Prompt 1: Using the court opinion excerpt, decide whether each statement agrees with it: (a) the judge communicated with a third party; (b) the information about the defendant's criminal history was revealed during the judge's bench decision; (c) the record shows that the judge reviewed court records. Answer yes or no for each and quote the words of the excerpt that decide it.
Prompt 2: Summarize the court opinion excerpt in three sentences.
Prompt 3: Extend the court opinion excerpt, continuing from its final sentence.

:: Extracted text

The definition of "ex parte" includes something "[d]one or made . . . for the benefit of one party only, and without notice to, or argument by, any person adversely interested." Black's Law Dictionary 597 (7th ed. 1999). We, therefore, regard the judge's sua sponte consideration of defendant's criminal history to be in the nature of an ex parte action. While the judge did not "communicate" with a third party, he nonetheless researched and reviewed information outside the record which inured to "the benefit of one party only," insofar as it served to undermine the judge's assessment of defendant's credibility. Moreover, that information was clearly reviewed "without notice to, or argument by" defendant.

The judge apparently considered defendant's criminal history to be the subject of legitimate inquiry. Once he reviewed that information, however, he should have "promptly place[d] the contents of the communication on the record and afford[ed] the parties an opportunity to seek recusal or other appropriate relief." Dubov, supra, 410 N.J. Super. at 202. Under the circumstances, defendant had no meaningful opportunity at trial to seek "appropriate relief[,]" ibid., as revelation of the information came during the judge's bench decision.

A judge has the discretion to take judicial notice of certain types of facts, including "specific facts . . . which are capable of immediate determination by resort to sources whose accuracy cannot reasonably be questioned, and . . . records of the court in which the action is pending and of any other court of this state or federal court sitting for this state." N.J.R.E. 201(b)(3) and (4). Here, the record does not disclose whether the judge reviewed court records or some other documents. Nonetheless, defendant was "entitled upon timely request to an opportunity to be heard as to the propriety of taking judicial notice and the tenor of the matter noticed." N.J.R.E. 201(e).

::::
:: Data shown

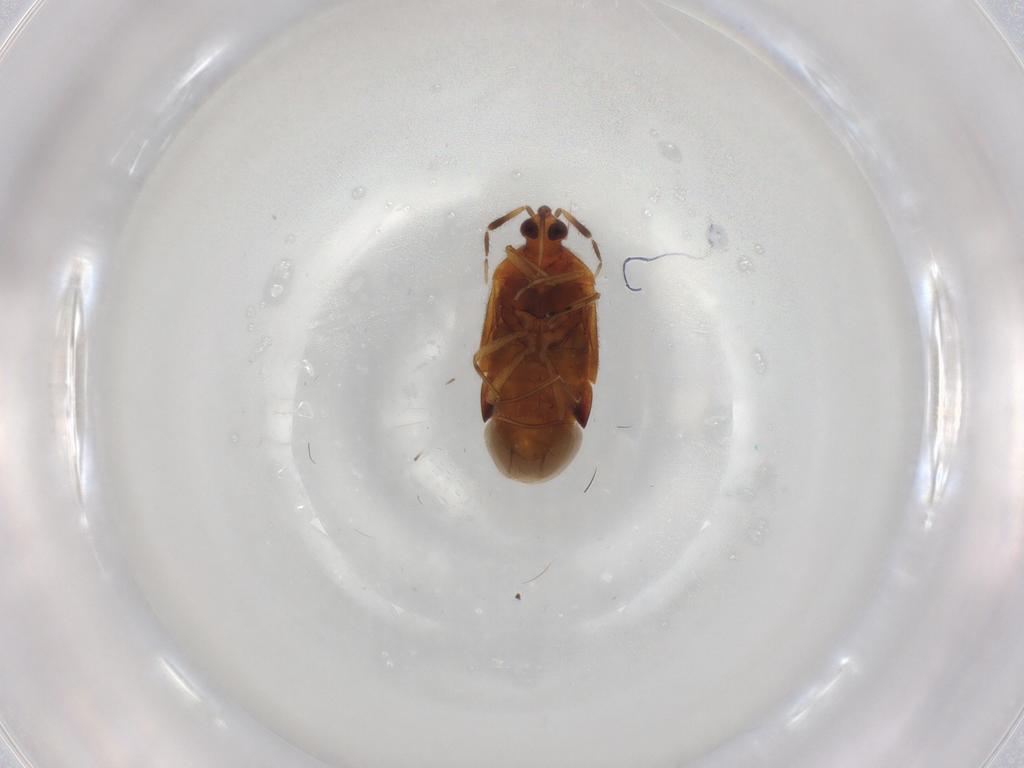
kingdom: Animalia
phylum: Arthropoda
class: Insecta
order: Hemiptera
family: Anthocoridae
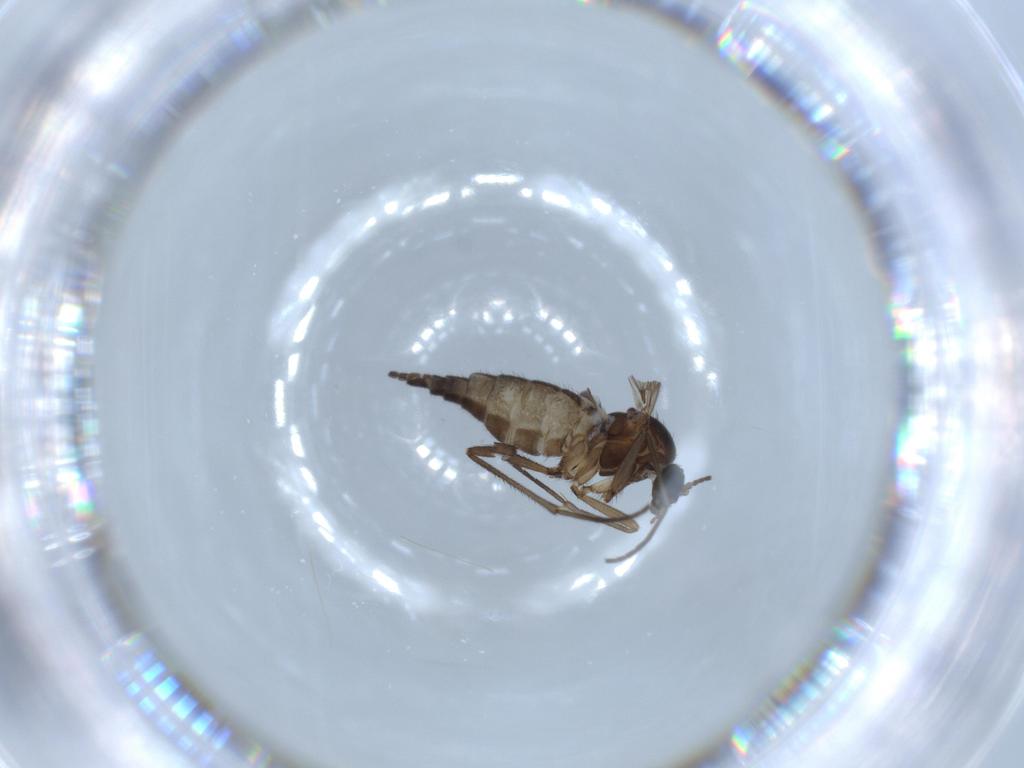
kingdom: Animalia
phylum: Arthropoda
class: Insecta
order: Diptera
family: Sciaridae
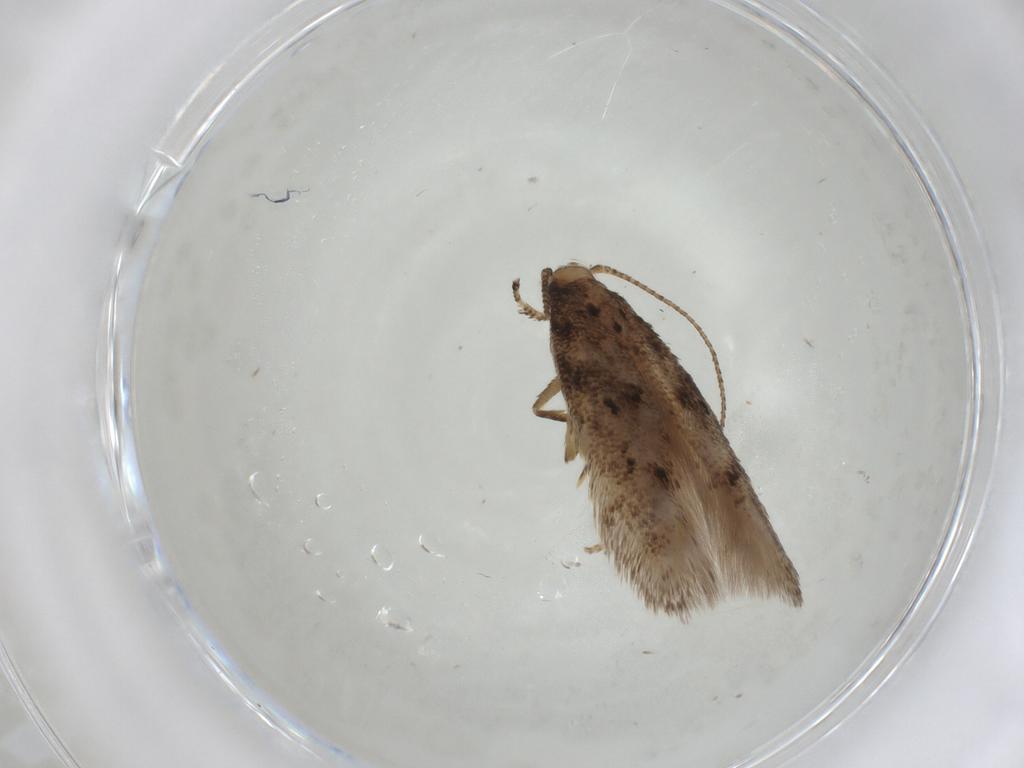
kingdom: Animalia
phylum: Arthropoda
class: Insecta
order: Lepidoptera
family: Gelechiidae
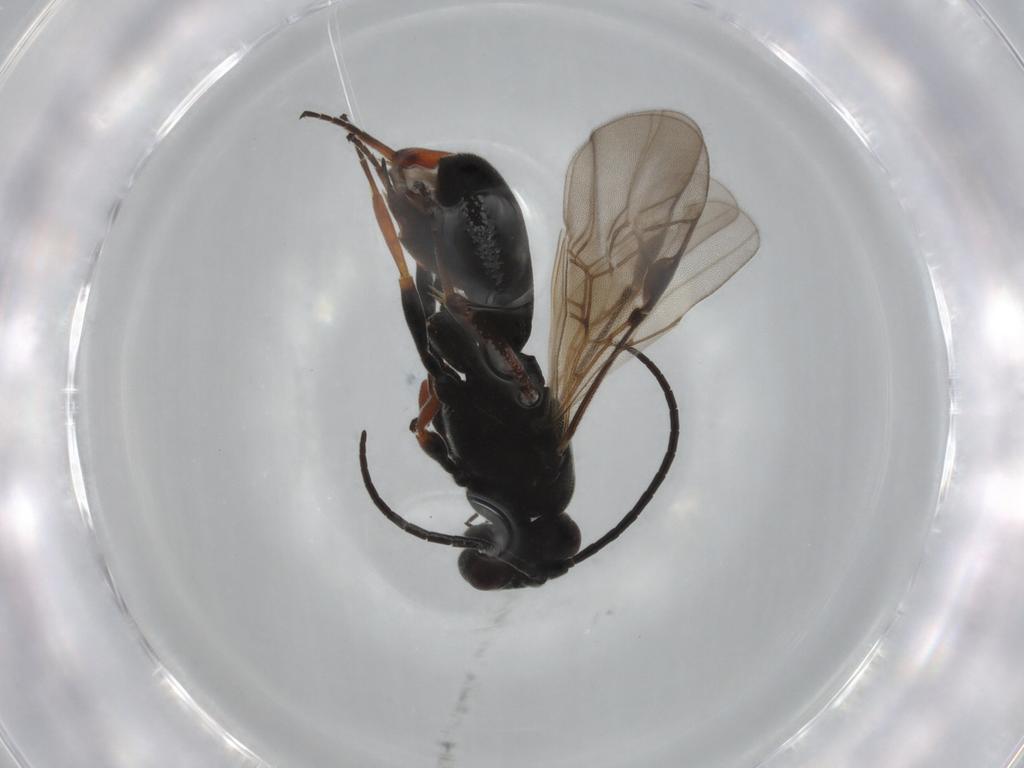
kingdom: Animalia
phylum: Arthropoda
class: Insecta
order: Hymenoptera
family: Braconidae
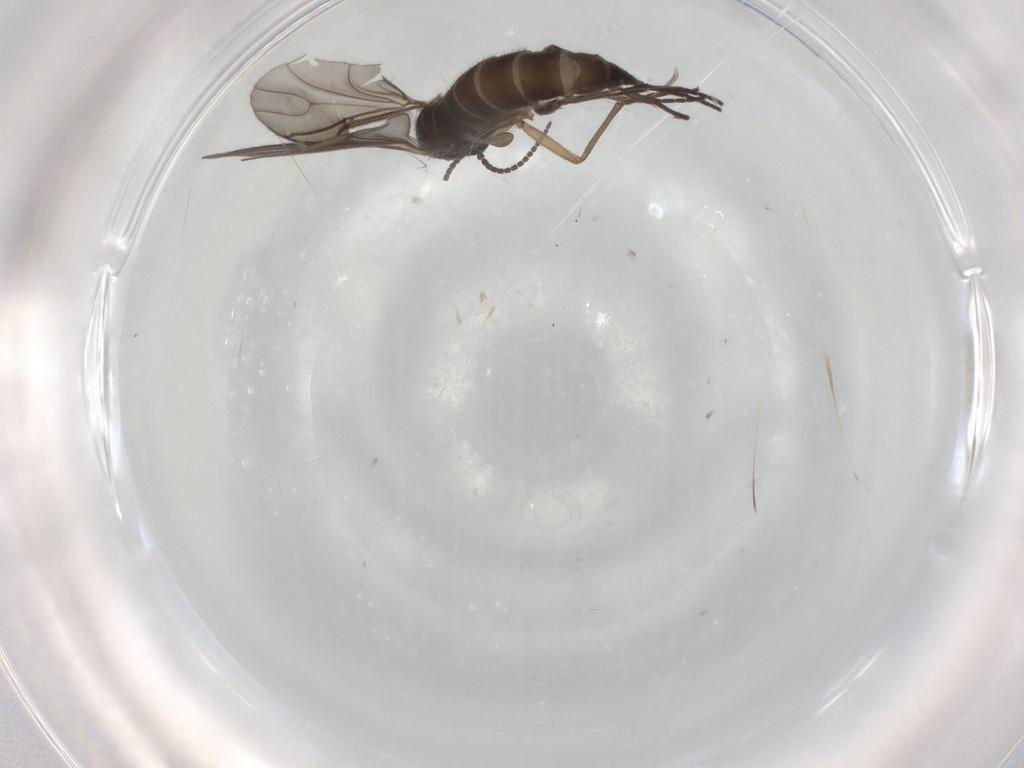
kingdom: Animalia
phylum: Arthropoda
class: Insecta
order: Diptera
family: Sciaridae
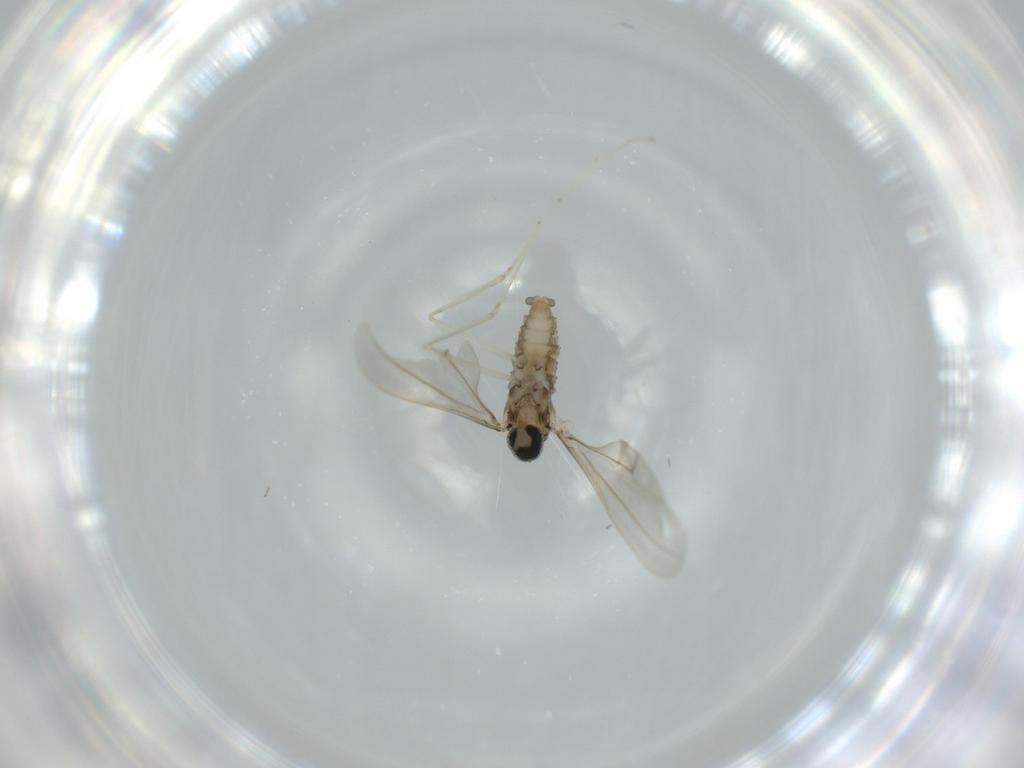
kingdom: Animalia
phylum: Arthropoda
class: Insecta
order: Diptera
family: Cecidomyiidae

::::

Task output 1:
(a) No: "While the judge did not "communicate" with a third party, he nonetheless researched and reviewed information outside the record"
(b) Yes: "as revelation of the information came during the judge's bench decision."
(c) No: "the record does not disclose whether the judge reviewed court records or some other documents."

Task output 2: The court regards the judge's sua sponte consideration of the defendant's criminal history as in the nature of an ex parte action. The judge reviewed information outside the record that benefited one party only by undermining his assessment of the defendant's credibility, and he did so without notice to the defendant. After that review, the judge should have promptly placed the information on the record and given the parties a chance to seek recusal or other relief, and although judges may take judicial notice of certain facts, the defendant was entitled on timely request to be heard on whether that was proper.

Task output 3:
In light of the juncture at which the judge announced his review of defendant's criminal history, the first opportunity defendant had to make a "timely request" to be heard was in his motion for a new trial. In denying that motion, the judge concluded that any error was "harmless," relying upon the fact that he had "already found" defendant not credible in his bench decision. Under these circumstances, we are satisfied that defendant did not have a meaningful opportunity "to be heard as to the propriety of taking judicial notice and the tenor of the matter noticed[,]" ibid., with respect to his criminal history. We conclude, therefore, that the FRO must be reversed and remanded for a new trial on this basis, because we "lack confidence" that the judge's decision was not impermissibly tainted by consideration of defendant's criminal history. N.J. Div. of Youth & Family Servs. v. N.D., 417 N.J. Super. 96, 114 (App. Div. 2010).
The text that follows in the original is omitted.